Encountered similar frustration when building a VB.NET integration for our project management workflow about six months ago. The 422 responses can be cryptic but there’s another angle worth checking - your API key permissions and base configuration. First verify your API key has write permissions to that specific table. I had cases where GET worked fine but POST failed because the key was read-only for certain tables. Log into your Airtable account and check the API key settings. Second issue I discovered was field type validation. Airtable enforces strict field types and your JSON values might not match what the base expects. If “Status” is configured as a single-select field in Airtable, the value “Active” must exactly match one of the predefined options including capitalization. Try logging the raw HTTP response body from your 422 error like this: vb Catch ex As WebException Using errorResponse = ex.Response.GetResponseStream() Using reader As New StreamReader(errorResponse) Console.WriteLine(reader.ReadToEnd()) End Using End Using End Try
The response usually contains specific field validation errors that point directly to the problem. Saved me countless hours of guessing.

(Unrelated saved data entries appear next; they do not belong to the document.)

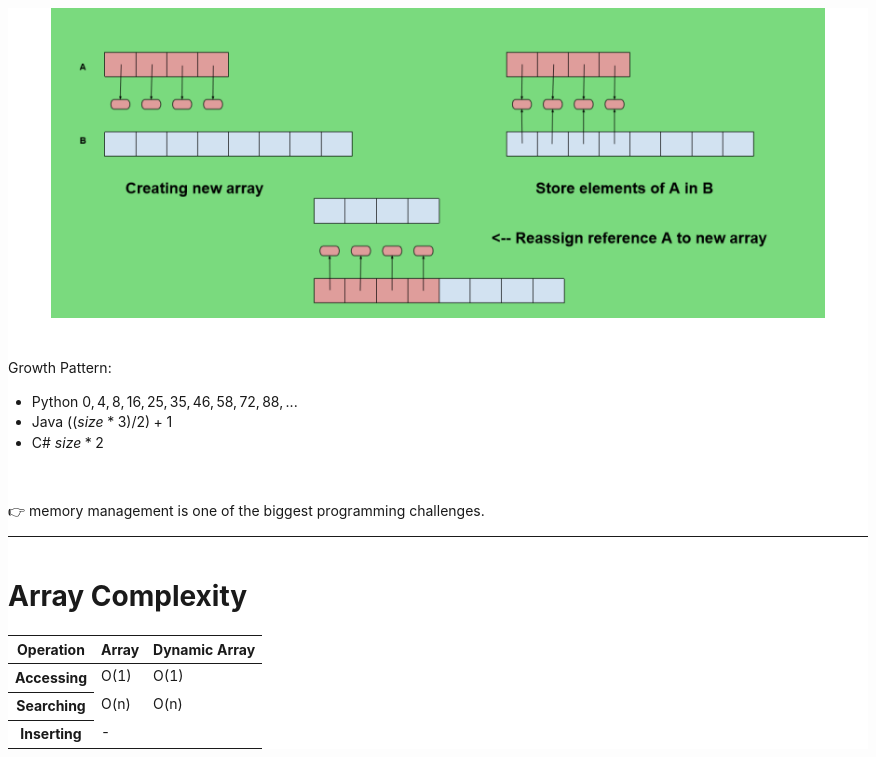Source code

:   </div>  
  <div align="center">
    <img src="/images/dynamic_array.png" style="width: 90%"/>
  </div> 
</div>

<br/>

Growth Pattern:

-   Python $0, 4, 8, 16, 25, 35, 46, 58, 72, 88, ...$
-   Java $((size * 3) / 2) + 1$
-   C# $size * 2$

<br/>

<p class="norm">
👉 memory management is one of the biggest programming challenges. 
</p>



---

# Array Complexity

<div style="width: 70%">
  <table class="ops">
    <thead>
      <tr>
        <th id="">Operation</th>
        <th id="">Array</th>
        <th id="">Dynamic Array</th>
      </tr>
    </thead>
    <tbody>
      <tr class="odd">
        <th>Accessing</th>
        <td>O(1)</td>
        <td>O(1)</td>
      </tr>
      <tr class="even">
        <th>Searching</th>
        <td>O(n)</td>
        <td>O(n)</td>
      </tr>
      <tr class="odd">
        <th>Inserting</th>
        <td>-</td>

Been wrestling with Airtable APIs for years now and that 422 is usually screaming about malformed requests. Your code has a stream handling issue that’s probably corrupting the payload.
Replace this mess:
request.GetRequestStream.Write(System.Text.Encoding.UTF8.GetBytes(jsonPayload), 0, System.Text.Encoding.UTF8.GetBytes(jsonPayload).Count)
With proper stream management:
Using stream As Stream = request.GetRequestStream()
Dim data As Byte() = Encoding.UTF8.GetBytes(jsonPayload)
stream.Write(data, 0, data.Length)
End Using
You’re converting the string to bytes twice which is wasteful and risky. The stream might not be getting flushed properly either.
Also your table name in the URL should probably be lowercase. I’ve seen Airtable throw 422s for incorrect resource paths. Try changing “Records” to “records” in your API endpoint.
One more thing - when debugging these API issues, always log the actual response body from the 422 error. Airtable gives pretty detailed error messages that tell you exactly what field or structure is wrong. Wrap your GetResponse call in a try-catch and read the error stream.
Had this exact headache a few months back when building an inventory sync tool. Beyond the JSON structure issue mentioned above, check your Content-Length header - VB.NET sometimes doesn’t set this automatically for POST requests. Try adding this before making the request: Dim payloadBytes() As Byte = System.Text.Encoding.UTF8.GetBytes(jsonPayload) request.ContentLength = payloadBytes.Length. Then use payloadBytes instead of converting the string again when writing to the stream. This solved intermittent 422 errors I was getting where the request body was being truncated. Also double-check your field names match exactly what’s in your Airtable base schema. Case sensitivity matters and I wasted hours troubleshooting what turned out to be a simple field name mismatch. The error response body usually contains specific details about which fields are causing issues, so make sure you’re reading that in your exception handling.